Exercises >>
1) In the nanopore biosensor background below, list the kinds of advances for which manipulating matter at the nanometer scale is said to be important.
2) Extend the nanopore biosensor background below, picking up after its final sentence.

Extract to read >>
▬▬▬

1. Field of the Invention
The present invention relates to the field of biosensors for detecting molecular interactions and, further, to devices having nanopores to which are attached active biological molecules.
2. Related Art
As described in US PGPUB 2005/0186629, manipulating matter at the nanometer scale is important for many electronic, chemical and biological advances (See Li et al., “Ion beam sculpting at nanometer length scales,” Nature, 2001, 412: 166-169). Such techniques as “ion beam sculpting” have shown promise in fabricating molecule scale holes and nanopores in thin insulating membranes. These pores have also been effective in localizing molecular-scale electrical junctions and switches.
Artificial nanopores have been fabricated by a variety of research groups with a number of materials. Generally, the approach is to fabricate these nanopores in a solid-state material or a thin freestanding diaphragm of material supported on a frame of thick silicon to form a nanopore chip. Some materials that have been used to date for the diaphragm material include silicon nitride and silicon dioxide.

▬▬▬

Data excerpt >>
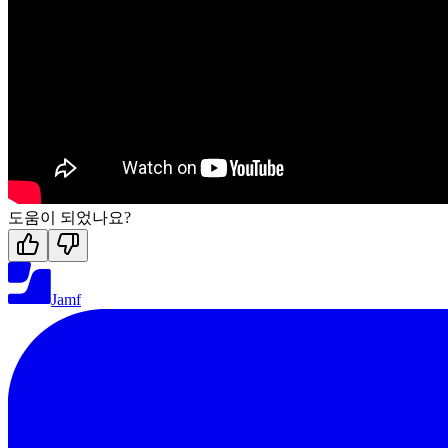
도움이 되었나요?
Jamf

▬▬▬

Task answers >>
1) Electronic, chemical, biological

2)
The flow of materials through nanopores can also be externally regulated. What is believed to be the first artificial voltage-gated molecular nanosieve was fabricated (Matsuhiko Nishizawa, Vinod P. Menon, Charles R. Martin, “Metal nanotubule membranes with electrochemically switchable ion-transport selectivity,” Science, 5 May 1995, 268:700-702) at Colorado State University in 1995. This membrane contained an array of cylindrical gold nanotubules with inside diameters as small as 1.6 nanometers. When the tubules are positively charged, positive ions are excluded and only negative ions are transported through the membrane. When the membrane receives a negative voltage, only positive ions can pass. Similar nanodevices may combine voltage gating with pore size, shape, and charge constraints to achieve precise control of ion transport with significant molecular specificity. A sensitive ion channel switch biosensor was built by an Australian research group (B. Cornell, V. Braach-Maksvytis, L. King, P. Osman, B. Raguse, L. Wieczorek, R. Pace, “A biosensor that uses ion-channel switches,” Nature, 5 Jun. 1997, 387:580-583.) The scientists estimated that their sensor could detect a minute change in chemical concentration equivalent to one part in roughly 1018.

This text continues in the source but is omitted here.